Cenário de Calamidade: Os Municípios Afetados no Paraná
O Paraná, devido à sua diversidade geográfica e climática, frequentemente lida com eventos meteorológicos severos. As cidades contempladas com a liberação do saque calamidade refletem um mapa de impactos que se estende por diferentes regiões do estado, do litoral ao interior. A situação de emergência ou estado de calamidade pública é declarada pelas prefeituras e homologada pela Defesa Civil e União, o que permite o acionamento de mecanismos como o saque do FGTS. É fundamental que os moradores tenham seus endereços identificados pelas autoridades municipais como áreas afetadas para serem elegíveis ao benefício.
Além de Iporã, com prazo para saque até 30 de setembro de 2026, outras nove cidades paranaenses também foram incluídas na lista, cada uma com seu próprio cronograma para a solicitação do benefício, refletindo os diferentes períodos em que foram atingidas por eventos adversos. São elas: Antonina (prazo até 26 de julho), Espigão Alto do Iguaçu (até 6 de agosto), Guaraniaçu (até 11 de agosto), Guaraqueçaba (até 4 de agosto), Moreira Sales (até 8 de setembro), Palmital (até 11 de agosto), Quedas do Iguaçu (até 6 de agosto), Rio Bonito do Iguaçu (até 12 de agosto) e Terra Rica (até 8 de setembro).
Requisitos e Processo de Solicitação Simplificado
Para ter direito ao saque, o trabalhador deve ter saldo na conta do FGTS e não ter realizado outro saque calamidade em período inferior a 12 meses. O processo de solicitação é totalmente digital, realizado de forma prática e segura pelo aplicativo FGTS da Caixa. Esta modernização agiliza o acesso ao recurso, eliminando a necessidade de deslocamento a agências e otimizando o tempo dos cidadãos que já enfrentam outras preocupações com a recuperação.
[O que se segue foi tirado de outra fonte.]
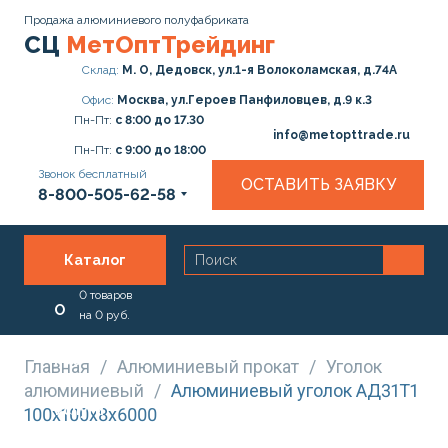
Продажа алюминиевого полуфабриката
СЦ
МетОптТрейдинг
Склад:
М. О, Дедовск, ул.1-я Волоколамская, д.74А
Офис:
Москва, ул.Героев Панфиловцев, д.9 к.3
Пн-Пт:
с 8:00 до 17.30
info@metopttrade.ru
Пн-Пт:
с 9:00 до 18:00
Звонок бесплатный
ОСТАВИТЬ ЗАЯВКУ
8-800-505-62-58
Каталог
0
товаров
О
на
0
руб.
нас
Главная
/
Алюминиевый прокат
/
Уголок
алюминиевый
/
Алюминиевый уголок АД31Т1
Услуги
100х100х8х6000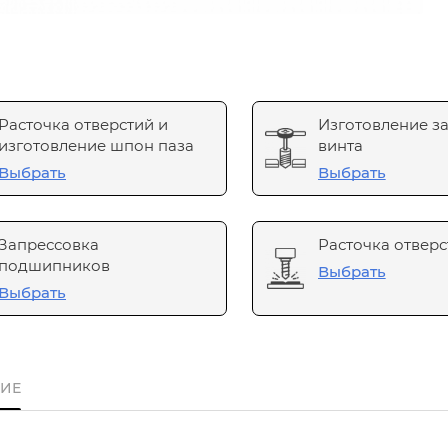
Расточка отверстий и
Изготовление з
изготовление шпон паза
винта
Выбрать
Выбрать
Запрессовка
Расточка отверс
подшипников
Выбрать
Выбрать
ИЕ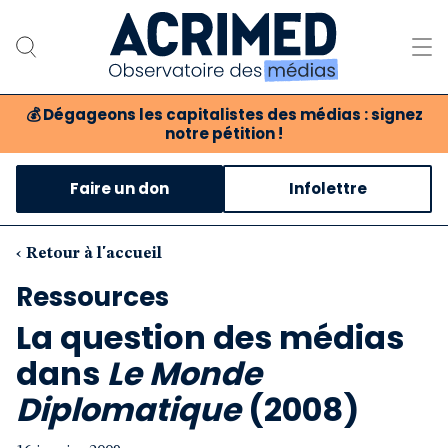
💰
Dégageons les capitalistes des médias : signez
notre pétition !
Notre association
Faire un don
Infolettre
Notre critique des médias
Nos propositions
‹ Retour à l'accueil
Ressources
Notre revue
La question des médias
Boutique
dans
Le Monde
Diplomatique
(2008)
Os passos incluem acessar o aplicativo, selecionar a opção “Calamidade pública”, informar o município e os dados da residência, e anexar os documentos solicitados, como documento de identidade e comprovante de residência em nome do trabalhador, emitido até 120 dias antes da decretação de calamidade. É importante ressaltar que a precisão das informações e a clareza das fotos dos documentos são cruciais para o sucesso da análise e posterior crédito do valor, que pode ser feito em conta bancária de qualquer instituição financeira ou por saque presencial, sem custos adicionais.
O FGTS como Pilar da Resiliência Social
Além de seu papel tradicional na aquisição da casa própria e na aposentadoria, o FGTS se revela um pilar fundamental da resiliência social brasileira frente a eventos imprevistos. A cada ano, o país registra inúmeras ocorrências de desastres naturais, desde inundações e deslizamentos até vendavais e secas. A possibilidade de sacar os recursos do Fundo de Garantia não apenas proporciona um alívio imediato, mas também contribui para a capacidade das comunidades de se reerguerem e se adaptarem a um cenário climático cada vez mais desafiador. A constante vigilância e a rápida resposta das autoridades são essenciais para que esses mecanismos funcionem de forma eficaz, mitigando os danos e oferecendo o suporte necessário à população em momentos de vulnerabilidade.